Qui sont ces personnes ?
Les personnes avec un handicap sont avant tout des personnes humaines. Elles vivent dans le présent, voient les choses simples de la vie, de la nature, savent se réjouir de tout et de rien, sont reconnaissantes pour la moindre attention… Ainsi elles ont aidé mon regard à être plus attentif aux beautés de la création, aux choses simples de la vie et de la rencontre avec l’autre, à m’émerveiller. En toute simplicité et vérité, elles se donnent telles qu’elles sont. Elles n’ont rien à cacher, rien à perdre. Et du coup, elles acceptent facilement les autres tels qu’ils sont.
Leur simplicité m’a aidée à simplifier ma vie et à être simplement moi-même avec mes capacités et mes défauts, avec mes fragilités, mes faiblesses… Elles me provoquent à être vraie avec moi-même, à enlever mes masques, à n’avoir plus peur des on dit, de ce que pensent ou disent les autres. Elles me libèrent du « personnage » qu’on veut si facilement jouer devant les autres. Souvent, nous cachons notre faiblesse, notre pauvreté pour paraître aux yeux des autres quelqu’un de bien, de fort. Devant ces personnes, je peux être telle que je suis, simplement moi-même. En fait, elles m’ont aidée à changer ma relation à moi-même.
Elles m’ont aussi permis de changer mon regard sur les autres ainsi que mes attitudes – un travail constamment à recommencer. Comment entrer en relation avec des enfants et des jeunes infirmes moteurs cérébraux, souvent multi-handicapés, au visage et au corps défigurés, qui ne savent pas s’exprimer ou ne le font que de manière incompréhensible ? Que d’attention et de patience pour deviner ce que voulait dire tel ou tel geste, pour être présente à la personne, murée dans son silence ! Saisir le langage non verbal, le langage du corps, à peine perceptible, quel appel à être simplement présente avec tout mon regard, tout mon cœur ! Que de joie, quand il m’était donné de découvrir – au-delà d’un corps meurtri, au-delà d’un extérieur souvent difficile à supporter – la beauté cachée de la personne, la lumière dans ses yeux et dans son cœur !
Mystère de la rencontre
C’est aussi une invitation – dans notre vie de tous les jours – à nous défaire des étiquettes que nous mettons si facilement sur les autres, qui nous empêchent de voir en eux ce qu’il y a de beau, de bien, et qui leur enlèvent la possibilité de se développer, de grandir. Toute personne porte en elle une lumière qu’on ne peut voir qu’en dépassant les apparences extérieures et en suscitant le meilleur par notre bonté, notre amour. Nous pouvons être pour l’autre source de vie ou source de mort. En regardant l’autre avec les yeux du cœur, nous l’aidons à s’épanouir, à grandir – et il nous aide, à son tour, à être davantage nous-mêmes dans une relation de réciprocité, où il s’agit de donner et de recevoir.

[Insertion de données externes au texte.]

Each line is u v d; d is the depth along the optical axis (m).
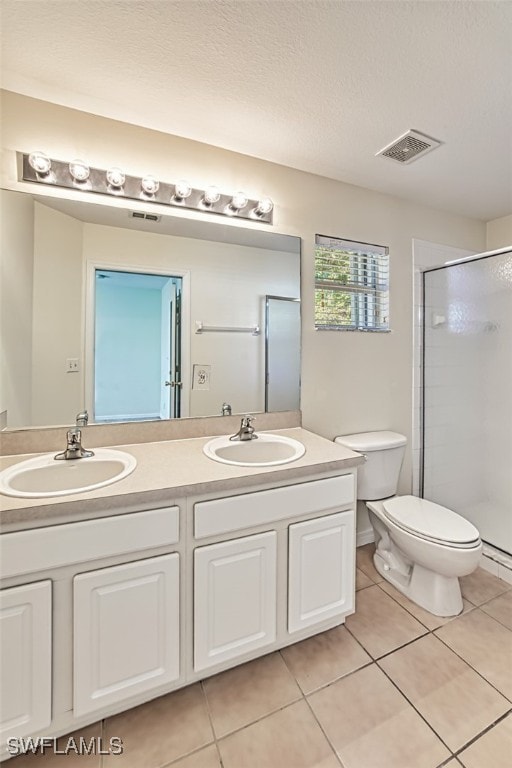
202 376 1.83
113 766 1.05
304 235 2.03
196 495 1.21
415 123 1.58
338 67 1.26
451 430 2.51
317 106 1.47
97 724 1.16
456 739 1.12
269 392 1.97
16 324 1.48
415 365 2.42
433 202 2.39
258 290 1.93
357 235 2.18
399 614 1.68
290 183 1.97
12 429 1.49
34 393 1.52
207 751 1.09
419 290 2.42
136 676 1.14
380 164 1.93
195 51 1.20
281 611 1.38
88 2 1.03
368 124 1.59
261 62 1.24
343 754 1.08
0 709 1.00
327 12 1.06
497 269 2.35
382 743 1.11
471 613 1.69
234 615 1.28
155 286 1.72
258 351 1.94
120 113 1.54
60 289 1.55
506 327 2.35
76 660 1.07
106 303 1.64
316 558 1.43
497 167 1.95
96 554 1.08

Les personnes avec un handicap, dans leur simplicité, leur spontanéité m’ont fait cadeau des valeurs du cœur. Elles qui vivent essentiellement au niveau du cœur nous révèlent les valeurs dont tous nous avons besoin : aimer et être aimés, être relation avec Dieu et avec les autres, s’ouvrir aux autres et à Dieu. Les personnes « handicapées » nous conduisent à l’essentiel par un chemin direct, plus rapide. Elles nous aident à créer un monde plus fraternel, plus chaleureux aussi. A nous de les accueillir dans nos milieux de vie ! Elles sont expertes en amour et c’est l’amour qui transforme le monde en brisant les chaînes de la violence. Dieu est Amour et il nous demande de nous aimer les uns les autres. Voilà l’essentiel : c’est l’Amour, c’est d’aimer.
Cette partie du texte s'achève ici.